[Records for the exercise Boundary: Start]
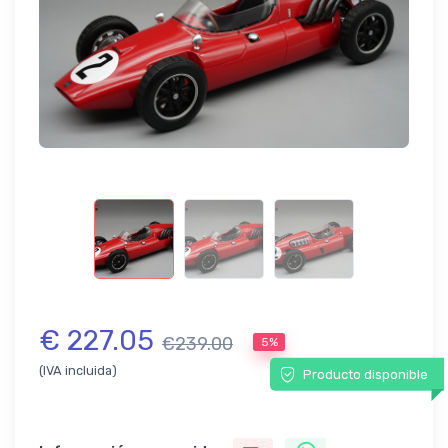
€ 227.05
€239.00
5%
(IVA incluida)
Producto disponible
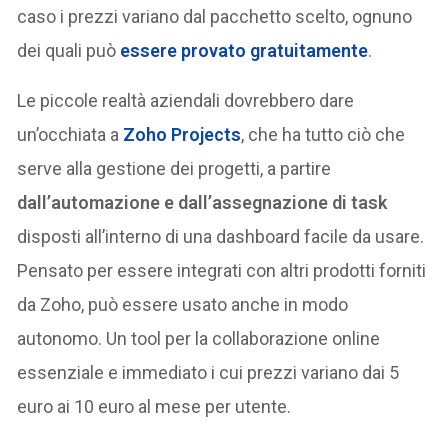
caso i prezzi variano dal pacchetto scelto, ognuno
dei quali può
essere provato gratuitamente
.
Le piccole realtà aziendali dovrebbero dare
un’occhiata a
Zoho Projects
, che ha tutto ciò che
serve alla gestione dei progetti, a partire
dall’automazione e dall’assegnazione di task
disposti all’interno di una dashboard facile da usare.
Pensato per essere integrati con altri prodotti forniti
da Zoho, può essere usato anche in modo
autonomo. Un tool per la collaborazione online
essenziale e immediato i cui prezzi variano dai 5
euro ai 10 euro al mese per utente.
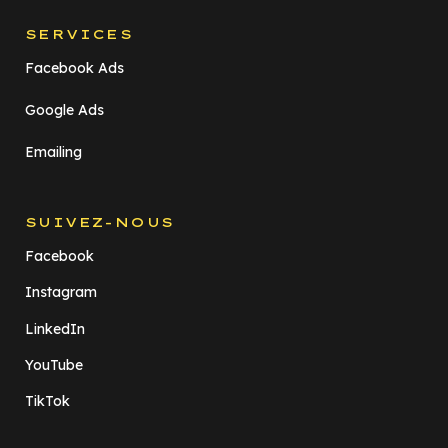
SERVICES
Facebook Ads
Google Ads
Emailing
SUIVEZ-NOUS
Facebook
Instagram
LinkedIn
YouTube
TikTok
[Records for the exercise Boundary: End]
Problem description:
For each line above that contains the word "essere", copy that line.

Output of the task:
essere provato gratuitamente
Pensato per essere integrati con altri prodotti forniti
da Zoho, può essere usato anche in modo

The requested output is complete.